The latest RBA Statement of Monetary Policy, released today includes a range of comments on housing, and mortgage lending. Clearly the RBA wants to continue to show there is nothing to see here. High absolute household debt and rising defaults hardly gets a mention! They also choose to use the APM home price data rather than CoreLogic’s indices (which would show higher growth). They say the average outstanding housing interest rate has fallen by around 35 basis points this year.
However, they do warn that if growth in housing demand does not continue to keep pace with the scheduled large increases in supply, it would place downward pressure on housing prices and rents and increase the risk of off-the-plan apartment purchases failing to settle.
They also warn that if the broader housing market was to weaken substantially, consumption growth may be lower than currently expected in response to wealth and income effects. Consumer price inflation would also be affected as housing costs comprise a significant share of household expenditure.
As expected, private dwelling investment was strong over the year to the June quarter. The value of residential building approvals has reached record levels as a share of GDP and the amount of work in the pipeline has edged higher. Accordingly, dwelling investment is likely to contribute to growth for some time yet. However, the large amount of work in the pipeline raises concerns that some locations could become oversupplied, particularly in inner-city areas where a lot of highdensity housing is planned. This could lead to settlement failures by off-the-plan purchasers and a general reduction in rents and prices.
Conditions in the established housing market have eased relative to a year ago, although some indicators suggest that conditions may have strengthened over recent months. In particular, housing price growth has picked up noticeably in Sydney and Melbourne, where auction clearance rates have also increased to high levels.
However, the number of auctions and housing market turnover more generally are lower than they were last year and properties are, on average, taking longer to sell. While housing credit growth has also declined over the past year, loan approvals data suggest that lending to investors has increased a little over recent months. Housing market conditions remain weak in Perth, where prices of both apartments and detached dwellings have declined further over the past year.
Housing credit growth has eased to an annualised pace of around 6 per cent. Growth in net housing debt is about 1 percentage point below growth in housing credit due to ongoing strong growth in deposits in mortgage offset accounts.

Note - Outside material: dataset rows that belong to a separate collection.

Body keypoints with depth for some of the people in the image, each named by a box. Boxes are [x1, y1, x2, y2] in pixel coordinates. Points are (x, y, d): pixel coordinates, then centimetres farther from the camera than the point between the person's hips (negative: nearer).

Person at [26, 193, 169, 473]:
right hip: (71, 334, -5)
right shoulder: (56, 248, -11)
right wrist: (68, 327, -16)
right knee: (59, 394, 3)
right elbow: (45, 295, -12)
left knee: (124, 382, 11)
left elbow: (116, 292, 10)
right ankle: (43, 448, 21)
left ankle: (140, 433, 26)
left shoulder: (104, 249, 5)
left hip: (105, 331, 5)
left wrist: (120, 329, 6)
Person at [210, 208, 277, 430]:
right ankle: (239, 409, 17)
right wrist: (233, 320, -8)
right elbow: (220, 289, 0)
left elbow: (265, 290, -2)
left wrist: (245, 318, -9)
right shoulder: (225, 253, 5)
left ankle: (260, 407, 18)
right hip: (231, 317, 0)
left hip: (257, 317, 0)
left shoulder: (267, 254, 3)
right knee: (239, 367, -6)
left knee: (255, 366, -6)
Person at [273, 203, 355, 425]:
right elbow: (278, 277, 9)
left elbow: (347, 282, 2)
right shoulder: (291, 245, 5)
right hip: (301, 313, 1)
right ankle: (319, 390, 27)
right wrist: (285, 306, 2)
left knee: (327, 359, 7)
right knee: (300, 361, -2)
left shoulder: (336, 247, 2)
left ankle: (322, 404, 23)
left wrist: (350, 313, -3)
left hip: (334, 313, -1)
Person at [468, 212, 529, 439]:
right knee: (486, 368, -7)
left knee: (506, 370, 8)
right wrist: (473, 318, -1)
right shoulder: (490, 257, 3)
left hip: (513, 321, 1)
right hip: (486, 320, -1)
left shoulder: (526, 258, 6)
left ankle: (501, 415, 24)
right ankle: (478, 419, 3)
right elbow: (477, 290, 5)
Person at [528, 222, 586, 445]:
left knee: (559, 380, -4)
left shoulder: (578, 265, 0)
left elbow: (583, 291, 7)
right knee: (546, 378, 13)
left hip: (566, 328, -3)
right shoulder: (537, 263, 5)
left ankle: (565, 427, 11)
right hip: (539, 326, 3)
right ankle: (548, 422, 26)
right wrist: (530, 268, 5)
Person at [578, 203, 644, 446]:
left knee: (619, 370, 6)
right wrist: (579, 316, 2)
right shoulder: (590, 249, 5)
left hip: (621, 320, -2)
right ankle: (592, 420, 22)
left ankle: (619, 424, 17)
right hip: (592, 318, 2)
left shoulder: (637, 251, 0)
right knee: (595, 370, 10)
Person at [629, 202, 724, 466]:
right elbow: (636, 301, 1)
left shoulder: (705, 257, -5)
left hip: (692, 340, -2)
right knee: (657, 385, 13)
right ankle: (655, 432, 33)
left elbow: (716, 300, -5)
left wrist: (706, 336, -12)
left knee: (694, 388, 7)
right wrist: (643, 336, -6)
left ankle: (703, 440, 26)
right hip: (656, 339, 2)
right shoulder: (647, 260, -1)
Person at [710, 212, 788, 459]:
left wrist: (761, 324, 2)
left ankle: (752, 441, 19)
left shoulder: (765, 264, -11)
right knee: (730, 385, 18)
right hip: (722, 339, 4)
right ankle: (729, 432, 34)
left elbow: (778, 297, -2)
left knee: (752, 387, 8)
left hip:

While the slowing in housing credit growth and loan approvals has been reasonably broad based, there remains some divergence in the pace of growth across states (Graph 4.11). The slowing in loan approvals has been particularly pronounced in Western Australia; while loan approvals in NSW have also eased over the past year, they continue at a pace noticeably above the national average.
Growth in credit advanced to investors has increased a little in recent months, consistent with a pick-up in investor housing loan approvals. In contrast, growth in credit advanced to owner-occupiers has eased a little recently. The current level of approvals is consistent with housing credit growth continuing at around its current pace.
The slowing in housing loan approvals over the past year is consistent with the decline in turnover in the housing market. It also reflects slower growth in average dwelling prices and a decrease in the average loan-to-valuation ratio. The latter follows the introduction of measures by the Australian Prudential Regulation Authority (APRA) to strengthen lending standards. Another factor that may be contributing to the easing in housing credit growth over the past year is an increase in the share of off-the-plan purchases, which are yet to flow through to the demand for credit. These transactions do not involve a mortgage at the time the dwelling is purchased off the plan, but add to the stock of housing credit when a mortgage is provided to the purchaser upon completion of the dwelling.
Around half of the August cash rate reduction was passed through to most advertised housing lending rates. The average outstanding housing interest rate has fallen by around 35 basis points this year and is likely to decline a little further as maturing loans are replaced with loans on lower The lowest available variable interest rates are more than 50 basis points below the average outstanding interest rate and, reflecting the lower rates on offer, the level of refinancing activity remains relatively high. One bank has recently introduced a loan product with the interest rate margin fixed at 249 basis points above the cash rate.
Recent strength in dwelling investment, particularly the construction of higher-density dwellings, has played a role in supporting the rebalancing of economic activity away from the resources sector.
Low interest rates and increases in housing prices have encouraged a substantial increase in the supply of apartments and the pipeline of residential work yet to be done has increased to historically high levels. While this pipeline should support growth in dwelling investment over the next year or so, the outlook for dwelling investment beyond this period is uncertain.
There is concern about the risk of an oversupply of apartments in specific geographical areas, such as inner-city areas of Melbourne and Brisbane. Outside Western Australia, the supply of housing has to date largely been absorbed by population growth. However, if growth in housing demand does not continue to keep pace with the scheduled large increases in supply, it would place downward pressure on housing prices and rents and increase the risk of off-the-plan apartment purchases failing to settle. If the broader housing market was to weaken substantially, consumption growth may be lower than currently expected in response to wealth and income effects. Consumer price inflation would also be affected as housing costs comprise a significant share of household expenditure.